A diferencia de Beijing, que recurre a inversiones y lazos comerciales, dicen, la política latinoamericana de Moscú está vinculado al liderazgo personalista y autoritario de Putin , quien desde su llegada al poder, en 1999, se propuso resituar a Rusia como potencia global. Para hacerlo, dicen los autores, el líder ruso buscó nuevas áreas estratégicas, pero sin condicionamientos ideológicos y con un modo pragmático de diversificación de relaciones exteriores que –afirman- tiene raíces en la “Doctrina Primakov”, el canciller ruso entre 1996 y 1999 que criticó la idea de Boris Yeltsin de “abandonar” regiones, como América Latina, en las que Rusia había ejercido gran influencia durante la Guerra Fría.
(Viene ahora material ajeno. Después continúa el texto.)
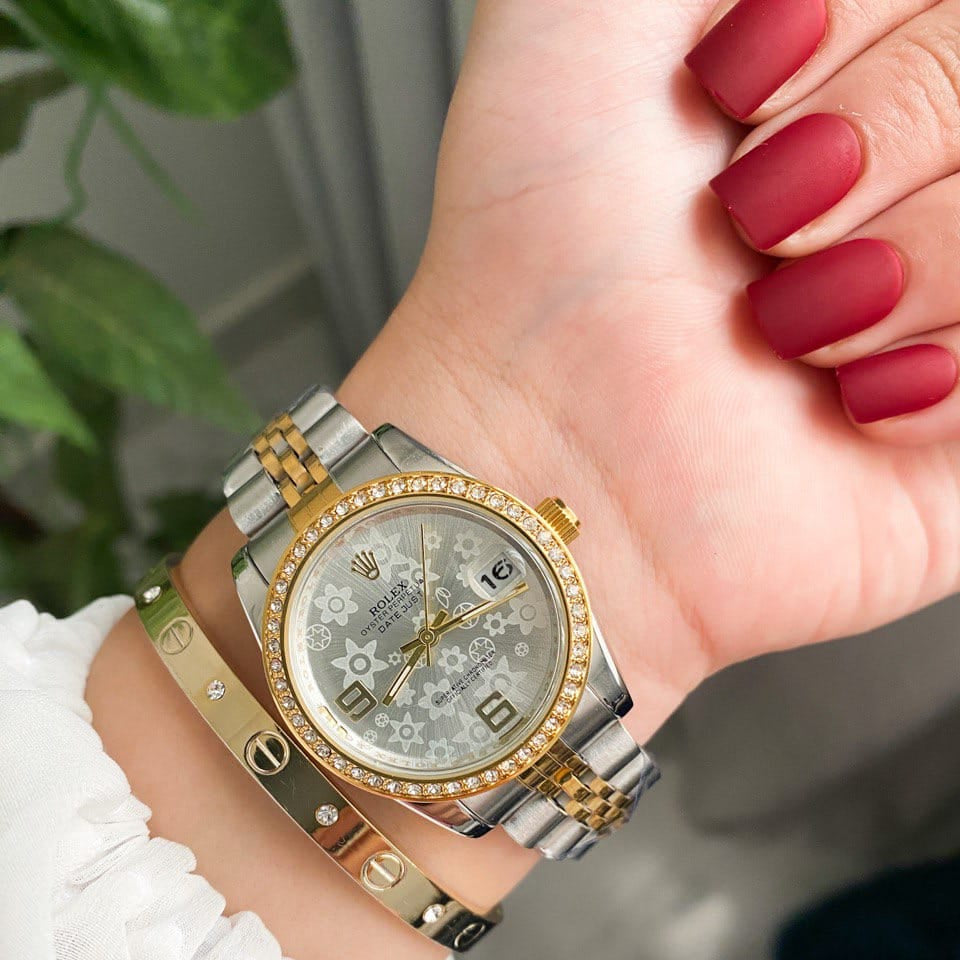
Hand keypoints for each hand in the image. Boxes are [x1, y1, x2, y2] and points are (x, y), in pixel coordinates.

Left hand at [342, 0, 959, 736]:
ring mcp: (937, 291)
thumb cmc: (535, 257)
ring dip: (902, 262)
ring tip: (785, 327)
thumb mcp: (572, 19)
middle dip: (868, 133)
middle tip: (752, 222)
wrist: (549, 456)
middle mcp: (888, 170)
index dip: (852, 17)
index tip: (729, 83)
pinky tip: (848, 397)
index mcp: (822, 65)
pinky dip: (939, 364)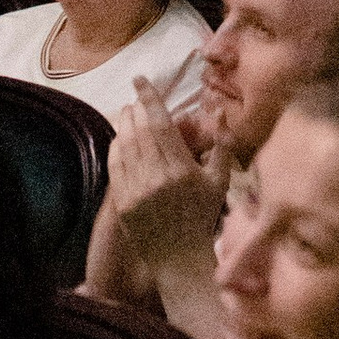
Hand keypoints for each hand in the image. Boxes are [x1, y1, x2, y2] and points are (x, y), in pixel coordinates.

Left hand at [106, 78, 223, 276]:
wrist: (180, 259)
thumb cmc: (203, 217)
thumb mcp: (220, 180)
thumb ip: (222, 144)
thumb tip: (218, 110)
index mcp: (182, 169)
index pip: (161, 124)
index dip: (149, 98)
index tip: (140, 79)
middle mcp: (157, 178)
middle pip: (140, 130)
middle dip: (135, 108)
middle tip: (136, 97)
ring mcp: (137, 192)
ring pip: (125, 145)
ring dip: (124, 124)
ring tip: (127, 113)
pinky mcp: (123, 204)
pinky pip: (115, 167)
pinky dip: (116, 147)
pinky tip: (120, 139)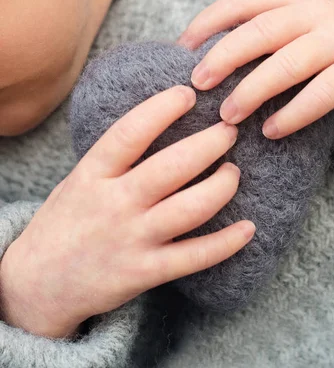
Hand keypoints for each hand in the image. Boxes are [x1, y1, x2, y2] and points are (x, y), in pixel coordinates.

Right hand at [0, 86, 254, 337]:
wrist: (38, 285)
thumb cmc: (66, 223)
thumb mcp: (79, 180)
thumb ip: (114, 158)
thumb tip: (161, 120)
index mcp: (92, 175)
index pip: (130, 133)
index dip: (162, 109)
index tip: (189, 94)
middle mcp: (114, 204)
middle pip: (172, 167)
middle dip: (209, 144)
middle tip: (230, 130)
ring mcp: (131, 239)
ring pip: (191, 208)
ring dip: (222, 186)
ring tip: (233, 172)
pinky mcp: (146, 272)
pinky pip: (195, 256)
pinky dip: (227, 242)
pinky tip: (248, 228)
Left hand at [178, 0, 333, 138]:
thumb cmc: (332, 40)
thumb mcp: (299, 21)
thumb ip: (264, 30)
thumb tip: (206, 57)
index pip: (243, 1)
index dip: (209, 23)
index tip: (182, 49)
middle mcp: (316, 11)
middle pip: (260, 32)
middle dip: (223, 59)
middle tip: (198, 86)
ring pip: (287, 64)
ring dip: (252, 91)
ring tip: (228, 116)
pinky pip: (321, 94)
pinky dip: (292, 114)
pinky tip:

Si bien desapareció el factor ideológico, dice el escrito, se mantiene la pugna geopolítica con EEUU y el deseo de ser una potencia mundial. Moscú utiliza a América Latina, insisten los autores, para contrarrestar la influencia de EEUU en otras áreas. Si Washington pretende ganar presencia en zonas de influencia rusa, como Ucrania, Rusia aumentará su presencia militar en el Caribe, pues Putin, en tanto líder “revisionista”, cuestiona la existencia de un “mundo unipolar” liderado por EEUU con apoyo de la Unión Europea.
El arma económica rusa
De vuelta en el lado occidental del Atlántico, en el Centro de Estudios Estratégicos e Internacionales (CSIS), Ben Cahill, un experto en los mercados energéticos, evaluó el poder ruso en materia petrolera. Los mercados mundiales –dijo- en una entrevista publicada por ese think tank con sede en Washington, no pueden suplir un eventual retraimiento de la provisión rusa, que podría llevar los precios del petróleo bien arriba de los USD 100 el barril. Por eso, señaló, es improbable que la Casa Blanca esté dispuesta, en una primera instancia, a imponer sanciones que apunten directamente al petróleo y en caso de invasión de Ucrania, probablemente opte primero por sanciones financieras, control de inteligencia artificial, computación quántica y exportaciones de defensa y aeroespaciales.